Does the length of the short chain branch affect the mechanical properties of linear low density polyethylenes? An investigation based on films of copolymers of ethylene/1-butene, ethylene/1-hexene and ethylene/1-octene synthesized by a single site metall

Three nearly identical linear low density polyethylene resins based on copolymers of ethylene with 1-butene (B), 1-hexene (H) and 1-octene (O) were utilized to investigate the effect of short chain branch length on the mechanical properties of blown and compression molded (quenched and slow cooled) films. The content of short chain comononer in the three copolymers was ca. 2.5-2.9 mol% that corresponded to a density of 0.917-0.918 g/cm3. Within a given series, the tensile properties of these films do not show any significant difference at slow deformation rates (up to 510 mm/min), even though the DSC and TREF profiles of 'H' and 'O' differed slightly in comparison to 'B'. However, at higher deformation rates (ca. 1 m/s), the breaking strength of these films was found to increase with increasing short chain branch length. In addition, the Spencer impact and Elmendorf tear strength of the blown films were also observed to increase with increasing short chain branch length. Further, dart impact strength and high-speed puncture resistance (5.1 m/s) of 1-octene and 1-hexene based samples was also observed to be higher than that based on 1-butene. The blown films displayed low and comparable levels of equivalent in-plane birefringence and crystalline orientation by wide angle X-ray scattering.
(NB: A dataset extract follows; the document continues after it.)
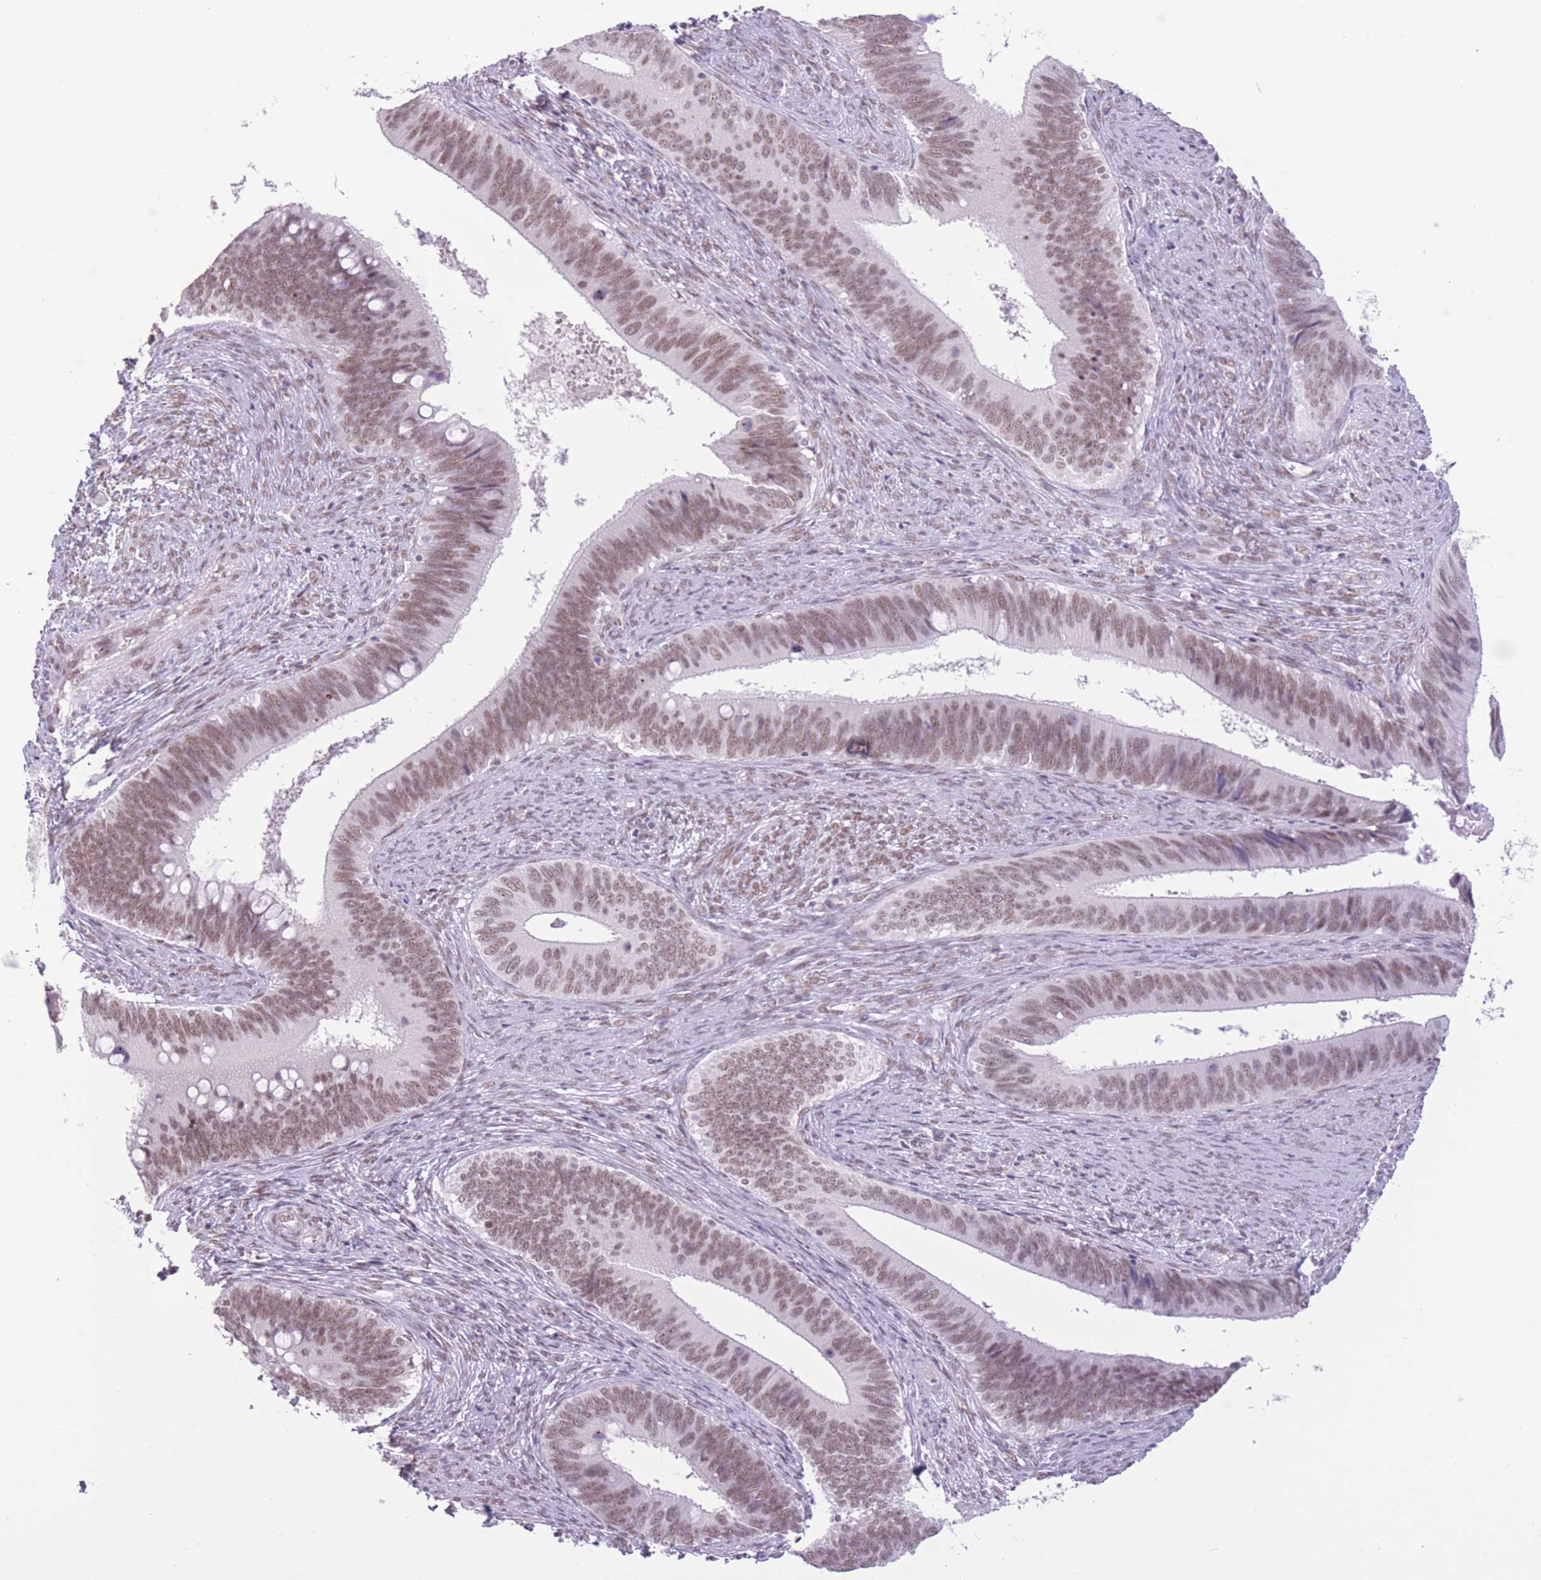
{"staining": {"intensity": "moderate", "quantity": ">75%", "location": "nuclear"}, "tissue": "cervical cancer", "cell_type": "Tumor cells", "image_type": "cancer", "snomed": [{"axis": "morphology", "description": "Adenocarcinoma, NOS"}, {"axis": "topography", "description": "Cervix"}], "caption": "This image displays cervical cancer (adenocarcinoma) stained with immunohistochemistry (IHC) to label a protein in brown. The nuclear of tumor cells show moderate positivity for the protein. Nuclei are counter-stained blue.", "gene": "ZBED5", "patient": {"sex": "female", "age": 42}}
This confirms that the differences in mechanical properties in the blown film series are not attributable to differences in molecular orientation. The deformation behavior of both the compression molded and blown films were also investigated in a well-defined controlled regime by analyzing their essential work of fracture. It was found that the essential work of fracture of films based on 1-hexene and 1-octene was higher than that of films based on 1-butene. While the origin of these differences in mechanical properties with increasing short chain branch length is not fully understood, the present investigation confirms this effect to be pronounced at high deformation rates for both the blown and compression molded quenched films.